Accession Number:

ADA275646

Title:

Synthetic Helizyme Enzymes

Descriptive Note:

Final technical rept.

Corporate Author:

COLORADO UNIV HEALTH SCIENCES CENTER DENVER

Personal Author(s):

Report Date:

1994-02-01

Pagination or Media Count:

3.0

Abstract:

Work on this contract consisted of further studies on design, synthesis and catalytic activities of our synthetic chymohelizyme CHZ molecules. CHZs consist of a bundle of four amphipathic alpha-helices joined covalently at their carboxy-terminus and bearing on their amino ends the amino acids that constitute the active site of chymotrypsin ChTr. The first of these molecules, CHZ-1, demonstrated ChTr-like catalysis of hydrolysis of ChTr substrates. Design studies, using molecular graphics computer software, were directed toward improving the stability of the active site. Synthesis studies were directed toward improving the synthetic methods used. Extensive studies were carried out on improving solid phase peptide synthesis resins and protecting groups for this demanding synthesis. Studies of catalysis characterized the parameters of hydrolysis of nitrophenyl esters by CHZ-1 and several analogs. Rate of hydrolysis of acylamino acid esters catalyzed by chymohelizymes depends on the nature of the acyl group, the nature of the amino acid, and the nature of the ester group. Enzymes, Synthetic, Chymohelizyme, Solid phase peptide synthesis.

*Data supplied:*
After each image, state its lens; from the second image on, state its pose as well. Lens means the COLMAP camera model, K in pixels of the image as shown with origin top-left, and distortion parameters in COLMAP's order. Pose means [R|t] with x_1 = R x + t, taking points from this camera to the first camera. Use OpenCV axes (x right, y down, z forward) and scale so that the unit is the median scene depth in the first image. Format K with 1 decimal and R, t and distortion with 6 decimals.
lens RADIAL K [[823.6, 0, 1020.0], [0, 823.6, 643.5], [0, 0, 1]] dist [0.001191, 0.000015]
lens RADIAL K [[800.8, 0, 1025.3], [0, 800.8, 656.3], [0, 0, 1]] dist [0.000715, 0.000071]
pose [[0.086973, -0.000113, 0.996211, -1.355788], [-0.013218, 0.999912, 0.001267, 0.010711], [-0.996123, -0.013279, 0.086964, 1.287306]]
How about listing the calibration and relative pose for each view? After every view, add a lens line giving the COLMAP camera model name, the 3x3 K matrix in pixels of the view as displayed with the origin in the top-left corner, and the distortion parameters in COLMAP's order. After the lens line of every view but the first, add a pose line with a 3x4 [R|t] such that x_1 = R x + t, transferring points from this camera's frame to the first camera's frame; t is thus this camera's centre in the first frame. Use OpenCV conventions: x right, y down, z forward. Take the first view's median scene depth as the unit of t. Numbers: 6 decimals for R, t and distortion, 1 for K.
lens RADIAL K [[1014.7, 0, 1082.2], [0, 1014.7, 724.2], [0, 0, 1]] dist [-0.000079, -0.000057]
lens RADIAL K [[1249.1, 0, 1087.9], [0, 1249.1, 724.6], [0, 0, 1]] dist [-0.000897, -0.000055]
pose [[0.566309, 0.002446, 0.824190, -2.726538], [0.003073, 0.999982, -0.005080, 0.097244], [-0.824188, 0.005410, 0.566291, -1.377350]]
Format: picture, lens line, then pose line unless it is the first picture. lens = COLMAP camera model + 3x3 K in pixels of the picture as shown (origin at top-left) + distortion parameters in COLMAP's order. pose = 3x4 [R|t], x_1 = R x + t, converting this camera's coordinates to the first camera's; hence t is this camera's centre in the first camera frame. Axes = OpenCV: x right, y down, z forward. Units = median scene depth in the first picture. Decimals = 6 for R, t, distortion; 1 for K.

*What is expected:*
Answer these from the report on synthetic helizyme enzymes:
(a) What report date is given?
(b) Which corporate author is listed?
(c) What kind of software was used in the design studies?

*Completed task:*
(a) 1994-02-01
(b) COLORADO UNIV HEALTH SCIENCES CENTER DENVER
(c) Molecular graphics computer software